Another change of tack for the next multiverse. In 1964 I first encountered Daniel F. Galouye’s Counterfeit World. In this novel the hero gradually comes to realize he lives in a simulation. Towards the end, by great ingenuity, he manages to bootstrap himself up a level to the world which developed the simulation. He now asks himself: “Is this it, or is this world too a simulation?”. How could you ever tell? The Simulated Multiverse, number 8, isn’t really physics per se. Any physical laws which permit a simulation to work could be programmed. Greene talks a little about discrete vs. continuum models of space-time, and about how much computing power is really needed. It’s entertaining and probably more familiar to most readers than the hard science. Oh, and Greene does not think he lives in a simulation. Incidentally, pursuing the logic of universe-simulation to its ultimate end leads to Dust Theory (not discussed in The Hidden Reality), memorably described in Greg Egan’s Permutation City.
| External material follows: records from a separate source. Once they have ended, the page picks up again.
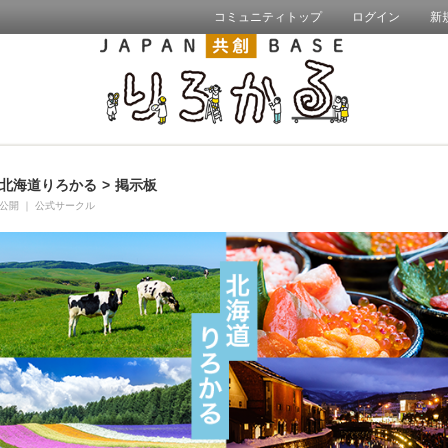
コミュニティトップ
ログイン
新
北海道りろかる
>
掲示板
公開
｜
公式サークル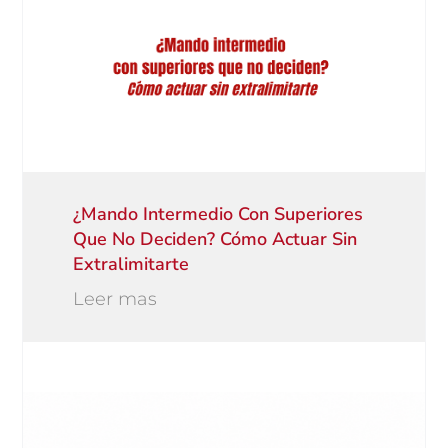
¿Mando Intermedio Con Superiores
Que No Deciden? Cómo Actuar Sin
Extralimitarte
Leer mas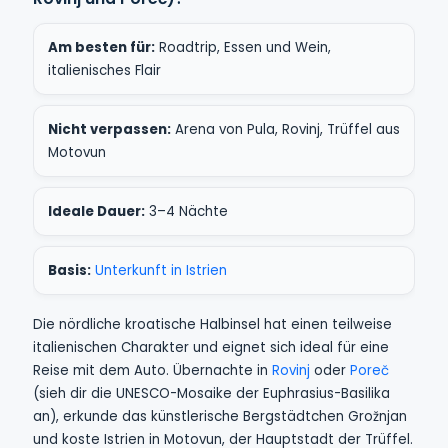
Am besten für:
Roadtrip, Essen und Wein,
italienisches Flair
Nicht verpassen:
Arena von Pula, Rovinj, Trüffel aus
Motovun
Ideale Dauer:
3–4 Nächte
Basis:
Unterkunft in Istrien
Die nördliche kroatische Halbinsel hat einen teilweise
italienischen Charakter und eignet sich ideal für eine
Reise mit dem Auto. Übernachte in
Rovinj
oder
Poreč
(sieh dir die UNESCO-Mosaike der Euphrasius-Basilika
an), erkunde das künstlerische Bergstädtchen Grožnjan
und koste Istrien in Motovun, der Hauptstadt der Trüffel.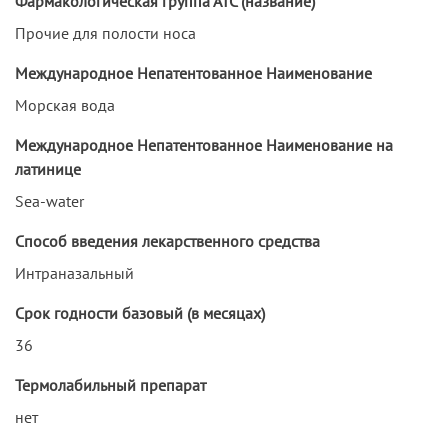
Фармакологическая группа АТС (название)
Прочие для полости носа
Международное Непатентованное Наименование
Морская вода
Международное Непатентованное Наименование на
латинице
Sea-water
Способ введения лекарственного средства
Интраназальный
Срок годности базовый (в месяцах)
36
Термолабильный препарат
нет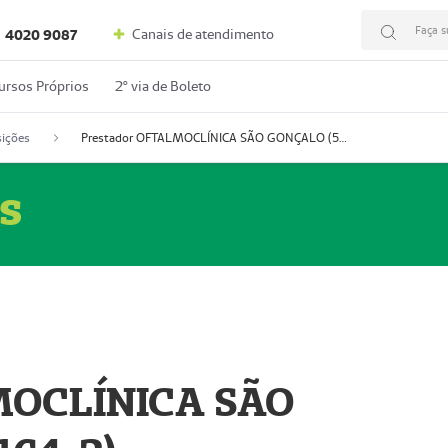
Faça s
Canais de atendimento
4020 9087
ursos Próprios
2º via de Boleto
ições
Prestador OFTALMOCLÍNICA SÃO GONÇALO (55004164-2)
s
MOCLÍNICA SÃO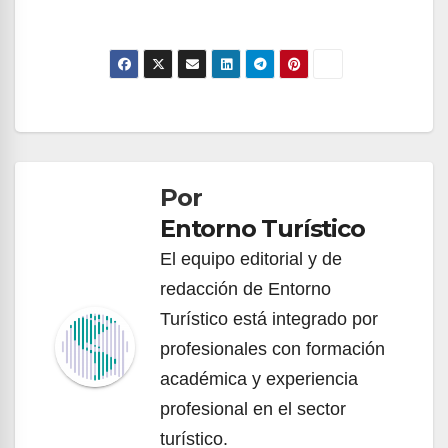
Navegación
de
Por
entradas
Entorno Turístico
El equipo editorial y de
redacción de Entorno
Turístico está integrado por
profesionales con formación
académica y experiencia
profesional en el sector
turístico.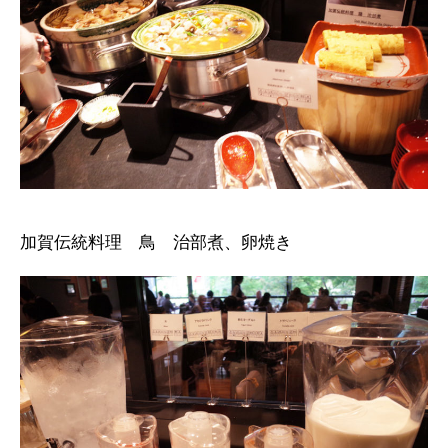
加賀伝統料理 鳥 治部煮、卵焼き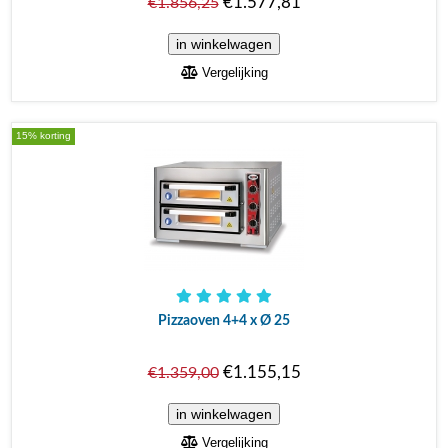
€1.577,81
€1.856,25
Vergelijking
15% korting
Pizzaoven 4+4 x Ø 25
€1.155,15
€1.359,00
Vergelijking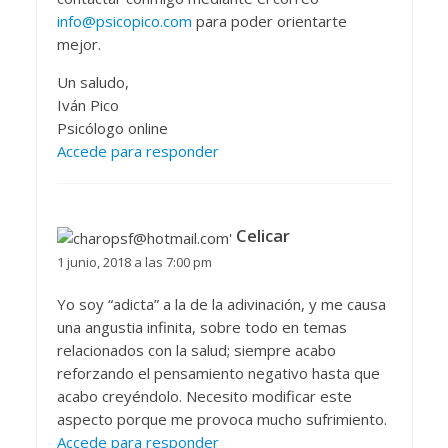
info@psicopico.com
para poder orientarte
mejor.
Un saludo,
Iván Pico
Psicólogo online
Accede para responder
Celicar
1 junio, 2018 a las 7:00 pm
Yo soy “adicta” a la de la adivinación, y me causa
una angustia infinita, sobre todo en temas
relacionados con la salud; siempre acabo
reforzando el pensamiento negativo hasta que
acabo creyéndolo. Necesito modificar este
aspecto porque me provoca mucho sufrimiento.
Accede para responder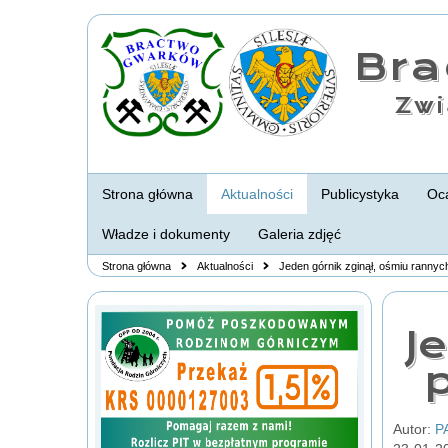
Br
Zwi
Strona główna
Aktualności
Publicystyka
Oca
Władze i dokumenty
Galeria zdjęć
Strona główna
Aktualności
Jeden górnik zginął, ośmiu rannyc
J
Autor:
P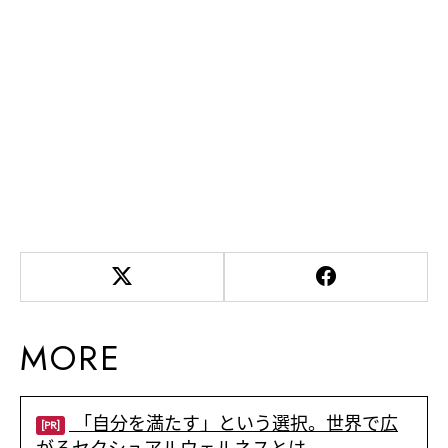
MORE
「自分を満たす」という選択。世界で広
[PR]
The final piece of the puzzle, the Ultimate Multiverse (number 9) explores a principle Greene learned from his philosophy tutor, the principle of fecundity. We give up on the worry as to what makes our own universe special, or even “why there is something rather than nothing” (Leibniz). Every mathematically-consistent universe actually exists “somewhere”. It is possible that there are only two people who believe in the Ultimate Multiverse: one was Professor Robert Nozick, Greene’s philosophy tutor; the other is MIT’s Max Tegmark.
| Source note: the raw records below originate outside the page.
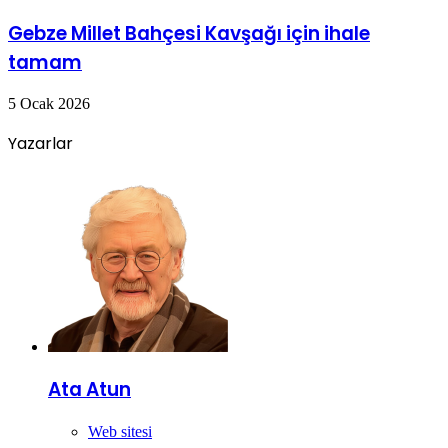
Gebze Millet Bahçesi Kavşağı için ihale
tamam
5 Ocak 2026
Yazarlar
Ata Atun
Web sitesi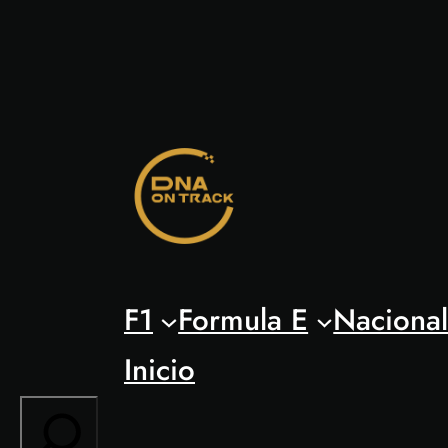
Saltar
al
contenido
F1
Formula E
Naciona
Inicio
Search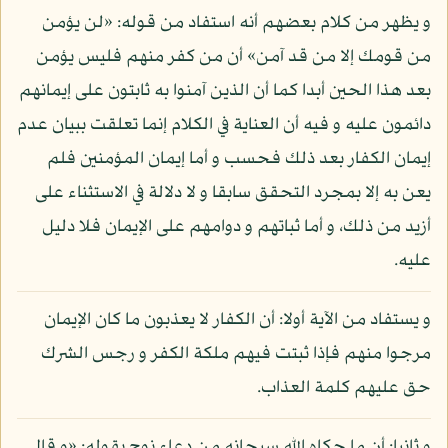
و يظهر من كلام بعضهم أنه استفاد من قوله: «لن يؤمن
من قومك إلا من قد آمن» أن من كفر منهم فليس يؤمن
بعد هذا الحين أبدا كما أن الذين آمنوا به ثابتون على إيمانهم
دائمون عليه و فيه أن العناية في الكلام إنما تعلقت ببيان عدم
إيمان الكفار بعد ذلك فحسب و أما إيمان المؤمنين فلم
يعن به إلا بمجرد التحقق سابقا و لا دلالة في الاستثناء على
أزيد من ذلك، و أما ثباتهم و دوامهم على الإيمان فلا دليل
عليه.
و يستفاد من الآية أولا: أن الكفار لا يعذبون ما كان الإيمان
مرجوا منهم فإذا ثبتت فيهم ملكة الكفر و رجس الشرك
حق عليهم كلمة العذاب.
و ثانيا: أن ما حكاه الله سبحانه من دعاء نوح بقوله: «و قال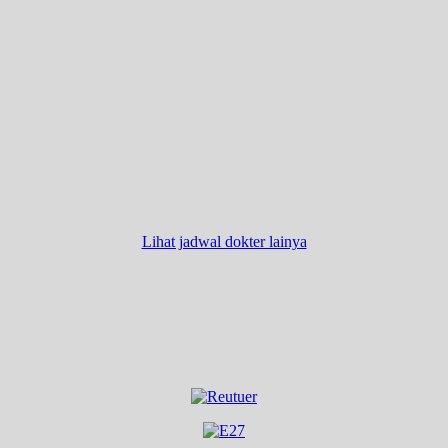
Lihat jadwal dokter lainya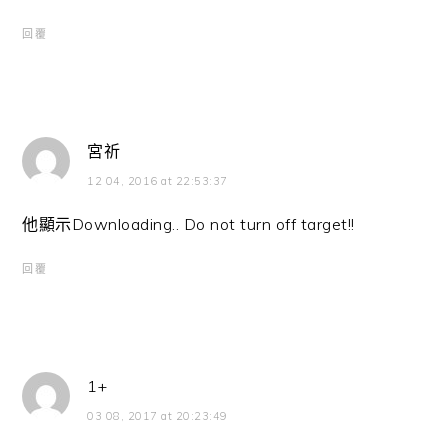
回覆
宮祈
12 04, 2016 at 22:53:37
他顯示Downloading.. Do not turn off target!!
回覆
1+
03 08, 2017 at 20:23:49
The Hidden Reality is a first class tour around the state-of-the-art in theoretical physics. Greene is incredibly smart and totally on top of his material – he has something fresh and insightful to say about pretty much everything, and he never talks down to the reader. You are assumed intelligent and interested, and he will do the rest. Much more material is covered than I have reviewed above. He has a lengthy discussion about the controversies surrounding String Theory, which he describes as “speculative”; he treats the “anthropic principle” in depth; his coverage of the cosmological constant, dark energy and the expansion of the universe is a model of clarity. His greatest achievement, however, is that as you turn the last pages you have the illusion that, at least at the level of the big ideas, you too understand this stuff.